Le détenu était seul dans sa cellule et a été retrouvé dimanche matin à l’occasion d’un contrôle de routine effectué par les agents pénitentiaires, ont expliqué deux sources syndicales, confirmant une information des «Dernières Nouvelles d’Alsace». L’homme avait initialement été écroué à Colmar à l’été 2020, puis transféré à Strasbourg en septembre 2020. Il était connu des services judiciaires pour des faits de vols, de violences et outrages, et de viol.

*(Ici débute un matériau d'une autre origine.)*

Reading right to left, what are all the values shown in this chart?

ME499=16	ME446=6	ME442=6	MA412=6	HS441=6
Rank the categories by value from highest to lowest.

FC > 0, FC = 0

Conformément au Code de procédure pénale, le parquet de Strasbourg a ouvert une enquête en recherche des causes de la mort.

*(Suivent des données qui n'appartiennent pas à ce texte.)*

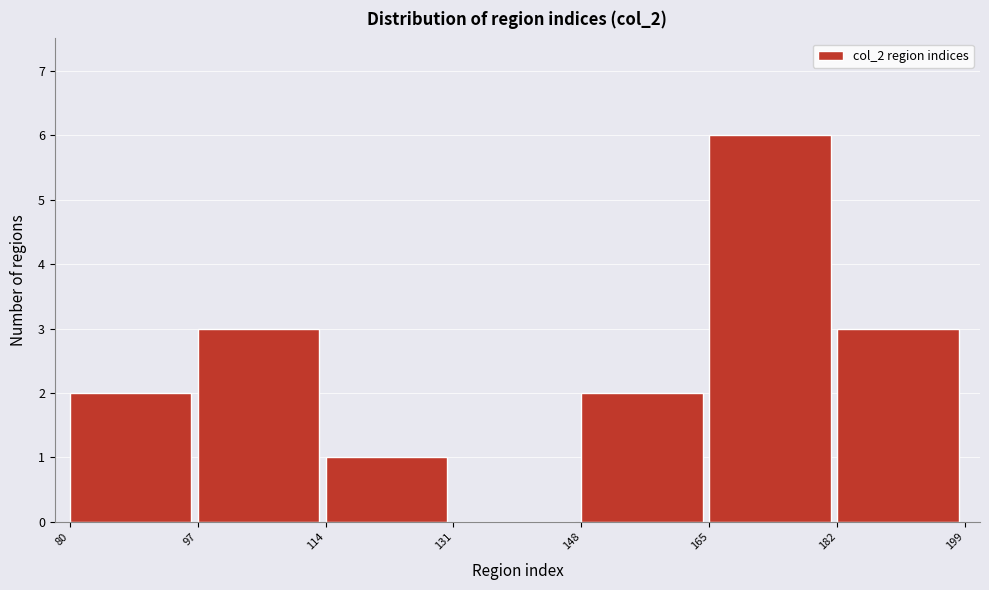

How tall is the bar that spans 80 to 97 on the x-axis? The values are not printed on the chart, so give them approximately, as read against the axis.

2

Ce suicide est le deuxième en moins de deux semaines à la maison d’arrêt de Strasbourg: le 9 novembre, un détenu de 31 ans s’était pendu au sein du quartier disciplinaire, rappellent les «Dernières Nouvelles d’Alsace».

Taux d’occupation de 128%

Selon l’observatoire international des prisons, la maison d’arrêt de Strasbourg, d’une capacité d’accueil de 424 places, accueillait 543 détenus au 1er janvier 2021, soit un taux d’occupation de 128%. Les syndicats évoquent néanmoins des conditions de détention «correctes».

«C’est un établissement qui n’est pas si vieux que ça, et qui est bien entretenu, bien tenu, même s’il souffre de surpopulation carcérale», souligne un délégué syndical. Celui-ci regrette cependant l’absence de «prise en charge psychologique automatique» pour les agents pénitentiaires confrontés à des suicides.

Sollicitée, l’administration pénitentiaire n’a pas immédiatement répondu aux demandes de l’AFP.